Tuesday, December 30, 2014

2014 - A Year of Self Discovery.

About a year and half ago, I went through a bit of an identity crisis.  I had what should have been the perfect job, but was unhappy professionally.  For the first time in six years I wasn't pregnant or nursing but somehow still felt like my body wasn't my own.  After a lifetime of struggling with my weight I finally figured it out and lost a ton - going from a size 18 to a size 4.  Yet I didn't feel comfortable in my own skin.  I had no idea who or what I was anymore.  So I left my job and spent the summer with the boys.  I tried several different styles, read a bunch of self help books and generally tried to analyze myself into happiness.  It didn't work.  The only think I learned during that time was that I am not a great 'stay at home' mom - I need work to be self fulfilled.

So I went back to work, disappointed in myself and still not knowing exactly what my place in life should be.  Now, a little over a year later, I'm looking back at 2014 and realize that this is the year that I found myself.  I finally found my work style and now know why I was so miserable before and what I need to do professionally to be happy.  I've discovered that although I miss the closeness I had with my infant sons, they are so much more fun now that their personalities are emerging.  And I've found my own style and feel comfortable in my new skin - stretch marks, wrinkles and all.
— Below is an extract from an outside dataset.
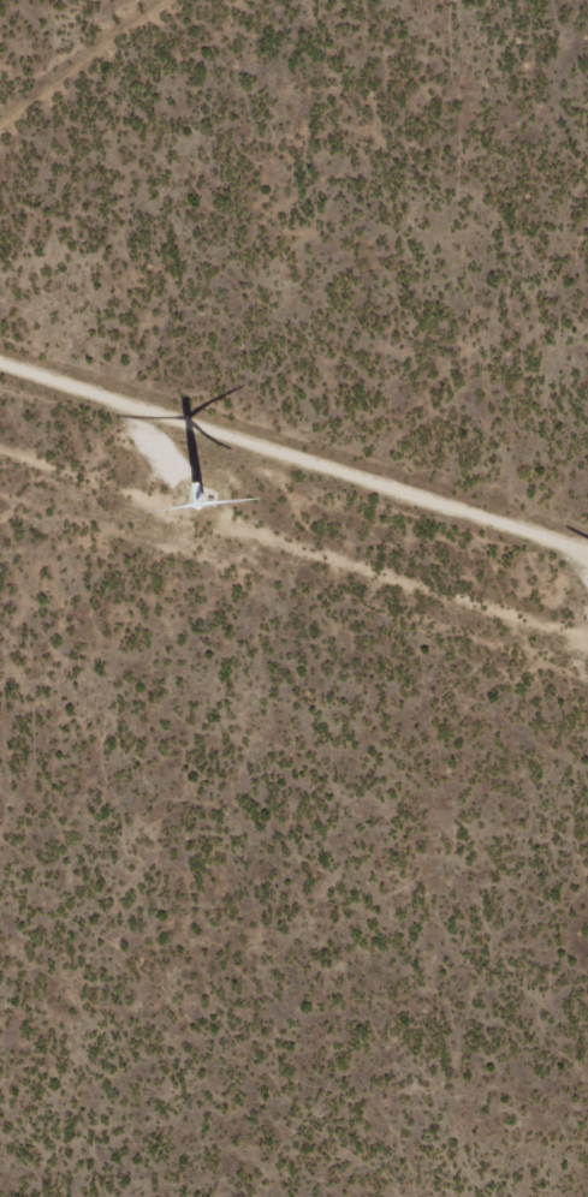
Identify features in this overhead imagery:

The funny thing is, I didn't find any of this in books or mommy groups.  I found no answers while staring in the mirror and trying to analyze every aspect of my misery.  I found the answers by jumping into life head on.  When things didn't feel right I changed them.  I didn't analyze what the next step should be, I just took it.  If it wasn't right, I took another.  Then another.  And somehow, I ended up here.  At the end of 2014 and very excited about what 2015 will bring.